ROANOKE TIMES

                         Roanoke Times
                 Copyright (c) 1995, Landmark Communications, Inc.

DATE: MONDAY, May 17, 1993                   TAG: 9305170056
SECTION: NATIONAL/INTERNATIONAL                    PAGE: A1   EDITION: METRO 
SOURCE: Associated Press
DATELINE: PALE, BOSNIA-HERZEGOVINA                                LENGTH: Medium


SERBS, CROATS OK PACT

Outgunned Muslim forces fought off Serb and Croat attacks on Sunday as Serbs voted on an international peace plan they seemed certain to reject. A Bosnian official said his nation's cause appeared hopeless.

With the plan apparently doomed, the powerful Serbs and Croats - who between them control most of Bosnia-Herzegovina - were poised to squeeze the weak Muslim-led government forces and carve up most of the state.

Bosnian Serb commander Gen. Ratko Mladic and his Bosnian Croat counterpart, Gen. Milivoje Petkovic, signed a truce pact Sunday as Croats stepped up attacks on Muslim forces in southwestern Bosnia. But the accord, scheduled to take effect Tuesday, is similar to others that have quickly collapsed.

"We don't have a chance," said Kemal Muftic, an aide to Bosnia's Muslim president, Alija Izetbegovic, in Sarajevo. "They have decided to go to the end. They feel how weak we are."

The two-day referendum on the U.N.-backed peace plan ended Sunday. Bosnia's Serbs appeared certain to rebuff the plan, since it would require them to give up much of the territory they gained in 13 months of civil war. Results are expected today.

The "plan is dead and the international community will have to think of some other plan if it wants peace in Bosnia," Bosnian Serb leader Radovan Karadzic told a Yugoslavian television network. His statement was not an announcement of election results, but a familiar boast about its anticipated defeat.

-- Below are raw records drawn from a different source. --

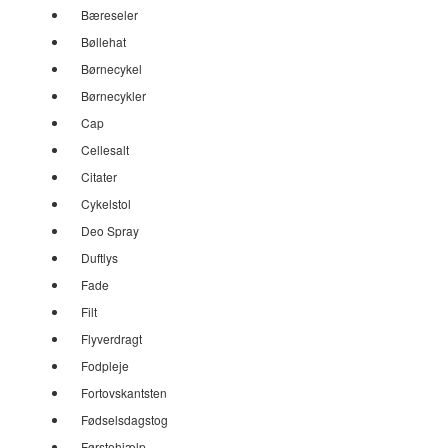
Bæreseler
Bøllehat
Børnecykel
Børnecykler
Cap
Cellesalt
Citater
Cykelstol
Deo Spray
Duftlys
Fade
Filt
Flyverdragt
Fodpleje
Fortovskantsten
Fødselsdagstog
Førstehjælp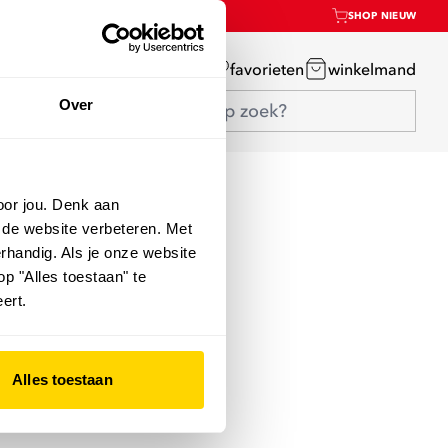
SHOP NIEUW
mijn account
favorieten
winkelmand
Over
oor jou. Denk aan
 de website verbeteren. Met
rhandig. Als je onze website
op "Alles toestaan" te
ert.
Alles toestaan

The plan, which Karadzic had signed under intense international pressure, would divide Bosnia into largely autonomous provinces among the three warring factions: Muslims, ethnic Serbs and ethnic Croats. Sarajevo, the capital, would be jointly governed.

Recognizing the threat of an even greater three-way conflict, European Community mediator Lord Owen appealed for thousands more peacekeepers to protect Muslims in U.N.-designated safe areas.

Bosnian Serb forces, ignoring a U.N.-brokered cease-fire, attacked sparse government forces for the fourth consecutive day around Brcko in northeastern Bosnia.